Geyve Kaymakamlık Kültür Merkezi ve Öğretmenevi Konferans Salonu’nda yapılan programda; Hemşire Ufuk Mantar Yazıcı, Hemşire Melike Kuyucu ile Ebe Aysun Aktaş sunum yaptı.

Meme kanseri kadınların en sık görülen kanseridir ve sıklığı tüm dünyada giderek artıyor. Gelişmiş ülkelerde meme kanseri, kadınların en sık görülen kanseri olup her 9 kadından birinin bu kansere yakalanacağı kabul ediliyor. Kanser görülen her 4 kadından biri meme kanserine yakalanıyor.
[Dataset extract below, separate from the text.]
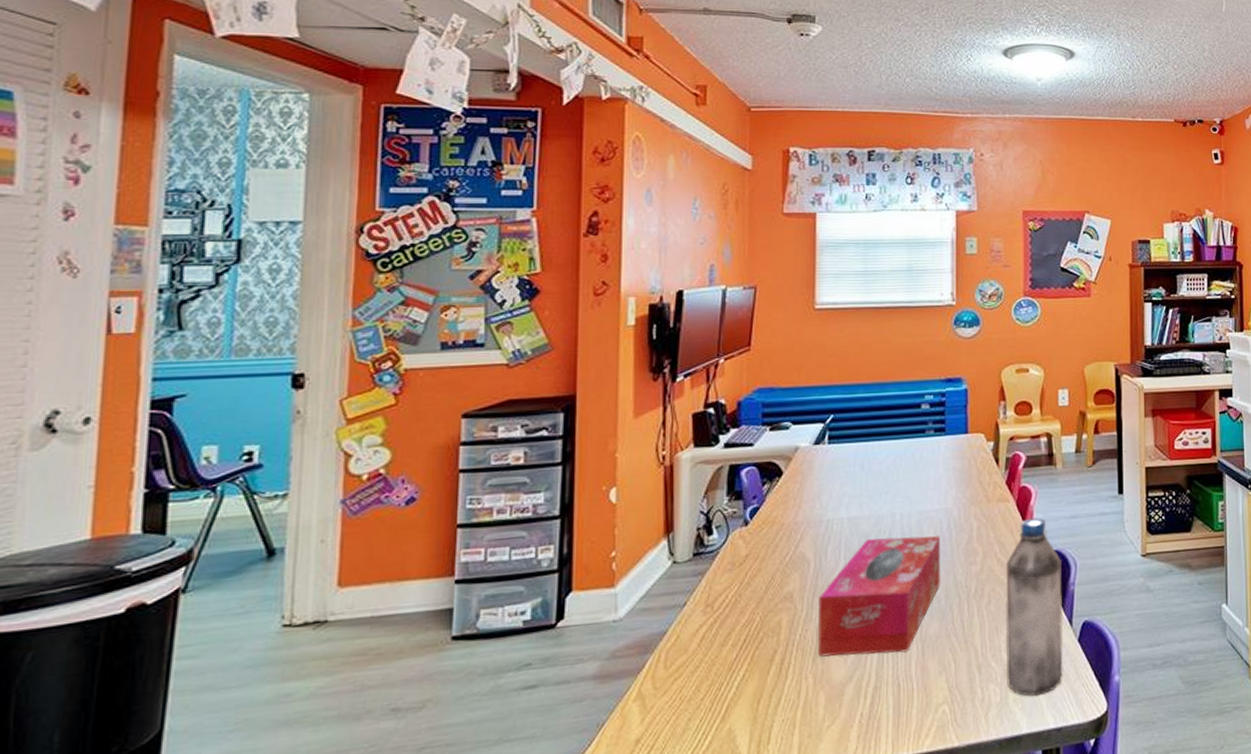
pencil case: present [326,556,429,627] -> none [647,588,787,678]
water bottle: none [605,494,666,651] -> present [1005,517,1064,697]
Günümüzde meme kanserinden korunmanın, erken tanı koymanın ve memeyi almadan tedavi edebilmenin mümkün olmadığı belirtiliyor.
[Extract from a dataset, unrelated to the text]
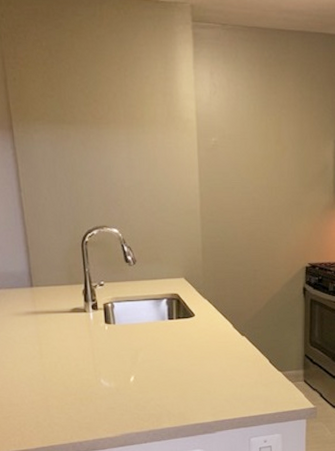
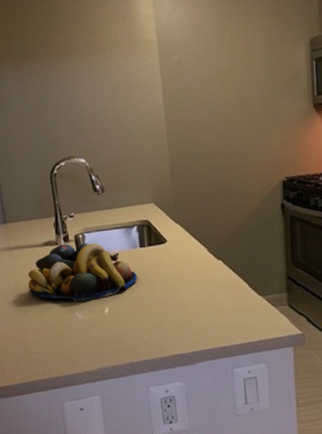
fruit bowl: none [53,312,165,369] -> present [28,243,138,302]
 20 yaşından itibaren ayda bir kez kendi kendinize muayene yapın. 20 yaşından 40 yaşına kadar üç yılda bir kez, 40 yaşından itibaren yılda bir kez cerrahi uzmanına meme muayenesi olun. 40 yaşından itibaren yılda bir kez mamografi çektirin. 

Hemşire Yazıcı: “Daha çok 40 yaşın üzerindeki kadınlarda görülen meme kanserine günümüzde daha genç yaştaki kadınlarda da rastlanıyor. Bunun nedenleri, kadınlarda stresin artması, çalışma zorunluluğu, çocuk doğurmama veya geç doğurma, erken adet görmeye başlama, beslenme ve çevreye bağlı diğer faktörler olabilir.

Risk faktörleri nelerdir?

 a- Anne ve kız kardeş gibi birinci derece akrabasında meme kanseri olanlar

b- Hiç doğum yapmamış olanlar

c- Hiç emzirmemiş olanlar

ç- İlk doğum yaşının geç olması (35 yaş sonrasında)
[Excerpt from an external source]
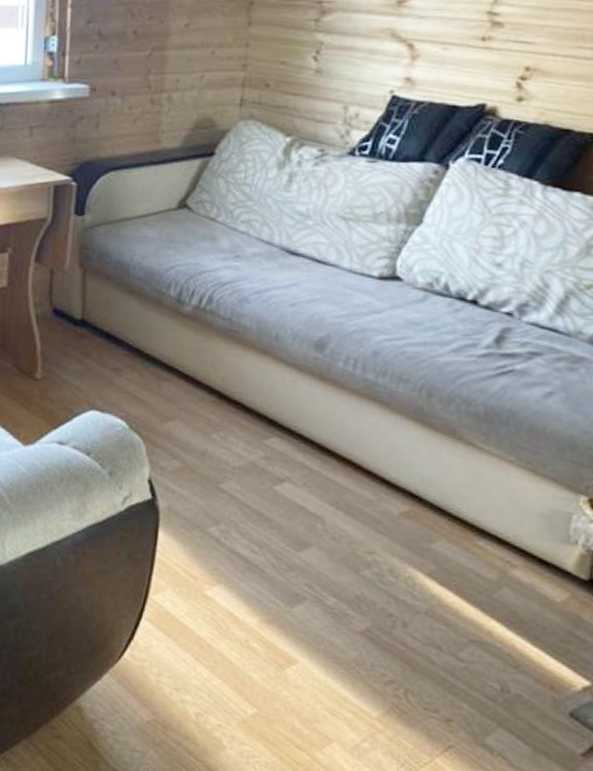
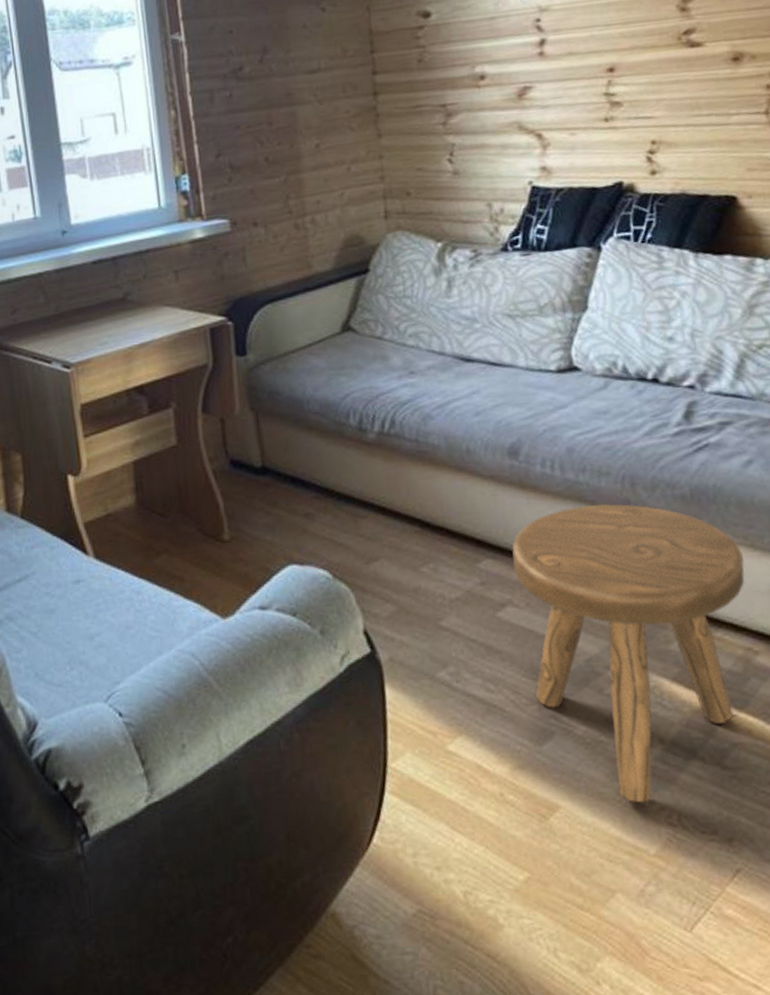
stool: none [296,405,523,674] -> present [511,504,745,803]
d- Erken ilk adet (11 yaşından önce), geç menopoz (55 yaşın üstü)

e- Şişmanlık

f- Aşırı alkol kullanımı

g- Daha önce meme veya yumurtalık kanseri tanısı konulanlar

ğ- Meme kanseri (BRCA) geni taşıyanlar.

Annesinde meme kanseri olan kadınlar kaç yaşında muayene edilmeye başlanmalı?

Teşhis konulduktan sonra 10 yıl geriye gidilerek, muayene ve gerekli görülen tetkiklere başlanmalıdır. Örneğin, annesinde 45 yaşında meme kanseri teşhisi konulan bir kadının takibine 35 yaşında başlanmalıdır.

Memede fark edilen her tümör kötü huylu mudur?

Hayır. Memede kadınların fark ettiği kitlelerin yüzde 90’ı iyi huylu tümör veya kisttir.  Özellikle çok kısa sürede ortaya çıkan ve ağrılı kitleler çoğunlukla meme kistleridir. Bir genel cerrahi uzmanına müracaat ederek tanı netleştirilmelidir.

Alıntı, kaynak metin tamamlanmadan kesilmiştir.